SIENA — E' finita: il Siena non parteciperà al campionato di serie B. Entro le 19 di oggi la società bianconera avrebbe dovuto presentare il ricorso per l'ammissione, dopo la prima decisione dello scorso 11 luglio della Covisoc di escludere il Siena dal campionato per inadempienze amministrative. Documenti da presentare, però, dopo aver effettuato i bonifici relativi agli stipendi e ai contributi del 2014. Tali bonifici non sono state effettuati e, di conseguenza, si è reso impossibile presentare il ricorso stesso. Il Consiglio Federale del 18 luglio prenderà atto di tale mancato ricorso, cancellando la società bianconera. Scompaiono così 110 anni di storia, gli ultimi dieci passati fra serie B e, soprattutto, serie A. Gli ultimi tentativi sono stati fatti anche nella giornata di oggi, ma servivano circa sette milioni di euro per sanare le pendenze.
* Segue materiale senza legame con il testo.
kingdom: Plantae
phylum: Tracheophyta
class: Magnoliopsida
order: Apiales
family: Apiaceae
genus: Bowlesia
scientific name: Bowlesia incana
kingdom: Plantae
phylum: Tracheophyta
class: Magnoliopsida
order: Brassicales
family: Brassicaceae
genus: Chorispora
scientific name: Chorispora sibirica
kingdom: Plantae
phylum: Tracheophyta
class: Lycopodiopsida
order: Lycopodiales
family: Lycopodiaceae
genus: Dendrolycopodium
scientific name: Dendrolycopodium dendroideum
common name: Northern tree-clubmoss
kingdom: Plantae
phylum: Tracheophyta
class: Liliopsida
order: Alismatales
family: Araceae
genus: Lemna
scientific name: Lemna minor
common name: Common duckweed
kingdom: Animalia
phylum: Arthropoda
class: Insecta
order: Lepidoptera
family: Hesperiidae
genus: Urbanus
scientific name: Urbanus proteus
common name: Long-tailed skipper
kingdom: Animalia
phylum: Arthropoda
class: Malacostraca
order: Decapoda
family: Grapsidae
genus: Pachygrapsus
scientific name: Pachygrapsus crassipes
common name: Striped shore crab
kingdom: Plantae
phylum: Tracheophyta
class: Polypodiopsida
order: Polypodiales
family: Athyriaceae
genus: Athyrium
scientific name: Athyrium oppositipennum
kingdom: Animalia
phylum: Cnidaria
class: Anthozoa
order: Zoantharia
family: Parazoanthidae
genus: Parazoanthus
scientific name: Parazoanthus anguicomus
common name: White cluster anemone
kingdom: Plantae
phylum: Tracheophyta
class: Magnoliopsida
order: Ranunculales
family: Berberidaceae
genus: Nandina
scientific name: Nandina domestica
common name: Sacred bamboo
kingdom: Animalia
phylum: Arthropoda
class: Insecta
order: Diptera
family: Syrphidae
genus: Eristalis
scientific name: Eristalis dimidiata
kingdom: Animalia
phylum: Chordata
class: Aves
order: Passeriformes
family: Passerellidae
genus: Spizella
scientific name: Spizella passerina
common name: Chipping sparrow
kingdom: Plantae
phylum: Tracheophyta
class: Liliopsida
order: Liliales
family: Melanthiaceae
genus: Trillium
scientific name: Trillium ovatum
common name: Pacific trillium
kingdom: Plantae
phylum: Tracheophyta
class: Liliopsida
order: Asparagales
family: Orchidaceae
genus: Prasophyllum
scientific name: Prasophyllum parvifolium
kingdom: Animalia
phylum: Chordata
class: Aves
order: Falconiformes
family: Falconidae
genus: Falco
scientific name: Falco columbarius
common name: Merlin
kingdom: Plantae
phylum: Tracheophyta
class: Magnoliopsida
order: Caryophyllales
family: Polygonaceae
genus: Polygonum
Inutili gli ultimi sforzi della famiglia Mezzaroma e i tentativi del fondo internazionale, con sede in Svizzera, che tramite la società Limpida Sagl aveva tentato una mediazione per un cambio di proprietà, che permettesse la salvezza della società stessa. Troppi i debiti pregressi (più di settanta milioni di euro, di cui più di cinquanta con la banca Mps) e, probabilmente, tardivi anche questi tentativi, così come sono apparse tardive le dimissioni del presidente Massimo Mezzaroma, arrivate lo scorso 4 luglio. Il futuro? C'è tempo quindici giorni per mettere insieme una nuova società e provare a ripartire dal campionato di eccellenza regionale o dalla serie D, che può essere richiesta e concessa per meriti sportivi. Ma c'è comunque da mettere insieme almeno mezzo milione di euro. Nel frattempo è scoppiata la rabbia dei tifosi del Siena, con centinaia di messaggi sui social network. (Alessandro Lorenzini)

PADOVA — Dopo 104 anni di storia, la società biancoscudata, diventata grande a metà degli anni '50 sotto la guida di Nereo Rocco, esce di scena dal calcio professionistico. L'ex presidente Cestaro aveva provato negli ultimi giorni a salvare il salvabile: non c'è riuscito.

GROSSETO — Salvo invece il Grosseto. Il presidente Piero Camilli ha dato mandato alla Banca della Maremma di preparare la fidejussione e nel pomeriggio un suo emissario ha portato i documenti in federazione. "E’ stato l’ultimo atto d’amore verso il Grosseto in un colpo solo ho salvato sei campionati. Invece di ripartire dalla terza categoria riparte dalla Lega Pro, ma non sarò io a preoccuparmi di allestire la squadra".